## [Work instruction 1]
Summarize the passage on Tomkins and Parliament in two sentences.
## [Work instruction 2]
Copy out the part of the passage on Tomkins and Parliament that opens with "For observers steeped" and closes with "by headstrong governments.", renaming "law professor" as "legal scholar".

## [Excerpt to read]
____________________

Tomkins can imagine them. Parliamentarians, he declares, must not “allow loyalty to party to obscure or even to obstruct loyalty to Parliament’s constitutional function of holding the government to account.” He therefore proposes, not some mealy-mouthed nostrums about party leaders allowing more “free” votes on insignificant matters, but “the removal of party and of party loyalty from the workings of Parliament.”
Tomkins employs both principles and examples to build his bold case for the pernicious impact of political parties. The principles of parliamentary democracy, he argues, require members of parliament to be able to wield independent authority. When MPs allow parliament to be reduced to monolithic blocs, it is parliamentary accountability itself that they destroy, because a real parliament has two historic functions. One is to put together a government sustained by a coherent majority -- and for that party solidarity is useful and important. But the other vital obligation upon Parliament is that it hold government to account. The familiar confrontation between government and opposition, Tomkins urges, cannot be allowed to obscure the other essential dynamic, the one “between Crown and Parliament, between front bench and back, or between minister and parliamentarian.”
For observers steeped in Canadian parliamentary practice, where party leaders summarily eject from influence and probably from the House itself any MPs who show any hint of disloyalty by either voice or vote, Adam Tomkins’s image of a dynamic relationship between ministers and backbenchers must be almost incomprehensible. Yet Tomkins is at pains to demonstrate that dynamic at work in contemporary Britain. This law professor, scathingly sarcastic about the repeated and almost inevitable failures of British courts and British laws to restrain unconstitutional actions by British governments, offers vivid accounts of British MPs who regularly put their parliamentary authority ahead of their party loyalties to negotiate important changes to laws proposed by headstrong governments.
Tomkins cites the British anti-terrorism law passed in the wake of September 11, 2001. He thinks it is terrible legislation, brutal and nasty and rushed through by a majority government in a climate of panic. But he notes that, even under those circumstances, parliament sought independent testimony on the matter, formed independent judgments, and imposed significant changes on the bill the government wanted. He then describes how Prime Minister Blair’s decision to involve Britain into the Iraq war in 2003 was opposed in parliament by scores of his own backbenchers, who forced a parliamentary vote on the decision and voted against it. Labour backbenchers also secured changes to fundamental aspects of Blair’s health and education policies by threatening to withdraw their support. (Even after that, the bills got barely enough Labour votes to scrape through the house, despite a Labour majority of over 160 seats.) Tomkins argues that such displays of parliamentary independence show that even though Britain’s parliament is hardly what he would want it to be, it can still provide the “political accountability and contestatory democracy” that republican democracy requires.

____________________

Items from a data source:
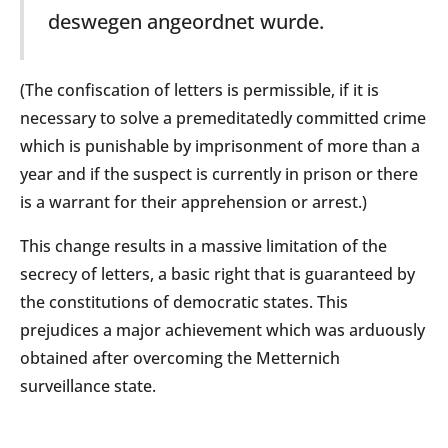
deswegen angeordnet wurde.
(The confiscation of letters is permissible, if it is
necessary to solve a premeditatedly committed crime
which is punishable by imprisonment of more than a
year and if the suspect is currently in prison or there
is a warrant for their apprehension or arrest.)
This change results in a massive limitation of the
secrecy of letters, a basic right that is guaranteed by
the constitutions of democratic states. This
prejudices a major achievement which was arduously
obtained after overcoming the Metternich
surveillance state.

____________________

## [Response area 1]
Tomkins argues that loyalty to party must not obscure Parliament's constitutional duty to hold the government to account, and he proposes removing party loyalty from the workings of Parliament. He supports this with British examples in which MPs put parliamentary authority ahead of party loyalty: changes forced on the post-2001 anti-terrorism bill, backbench opposition to Blair's 2003 Iraq war decision, and changes secured to his health and education policies.

## [Response area 2]
For observers steeped in Canadian parliamentary practice, where party leaders summarily eject from influence and probably from the House itself any MPs who show any hint of disloyalty by either voice or vote, Adam Tomkins’s image of a dynamic relationship between ministers and backbenchers must be almost incomprehensible. Yet Tomkins is at pains to demonstrate that dynamic at work in contemporary Britain. This legal scholar, scathingly sarcastic about the repeated and almost inevitable failures of British courts and British laws to restrain unconstitutional actions by British governments, offers vivid accounts of British MPs who regularly put their parliamentary authority ahead of their party loyalties to negotiate important changes to laws proposed by headstrong governments.